### DIRECTIONS FOR THIS TASK:
Copy the lines of the data below word for word, starting at the line that contains "query performance. Consider using appropriate" and ending after the line that contains "desired output.".
INPUT RECORDS: Begin
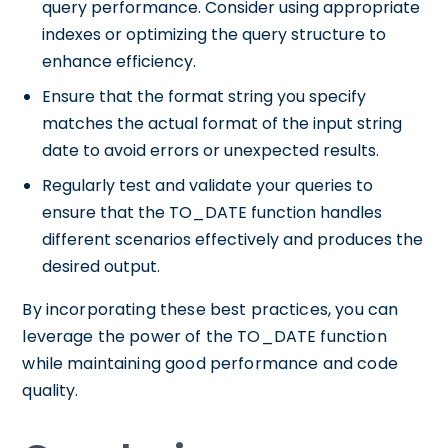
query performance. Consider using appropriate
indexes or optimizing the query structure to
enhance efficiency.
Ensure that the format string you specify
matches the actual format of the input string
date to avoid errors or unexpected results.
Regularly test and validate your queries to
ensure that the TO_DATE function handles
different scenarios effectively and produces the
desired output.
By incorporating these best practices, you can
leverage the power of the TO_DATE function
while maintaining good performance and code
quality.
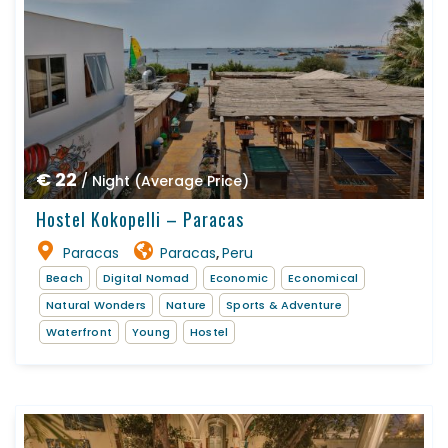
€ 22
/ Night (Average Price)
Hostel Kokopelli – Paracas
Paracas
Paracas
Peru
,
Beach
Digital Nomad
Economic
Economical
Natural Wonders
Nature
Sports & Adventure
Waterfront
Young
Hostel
INPUT RECORDS: End
INPUT RECORDS: Begin
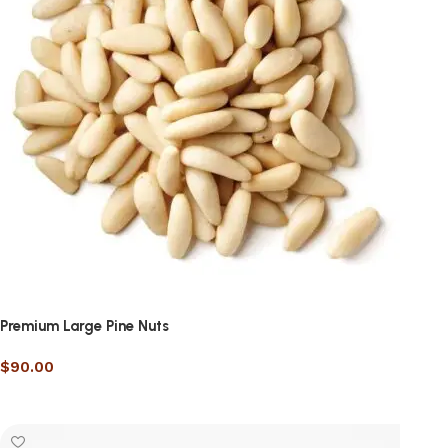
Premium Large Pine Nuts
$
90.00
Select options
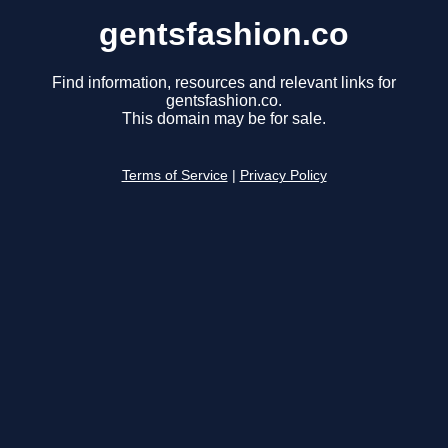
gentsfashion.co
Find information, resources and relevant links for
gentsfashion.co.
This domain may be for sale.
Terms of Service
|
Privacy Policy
INPUT RECORDS: End
### YOUR SOLUTION:
query performance. Consider using appropriate
indexes or optimizing the query structure to
enhance efficiency.
Ensure that the format string you specify
matches the actual format of the input string
date to avoid errors or unexpected results.
Regularly test and validate your queries to
ensure that the TO_DATE function handles
different scenarios effectively and produces the
desired output.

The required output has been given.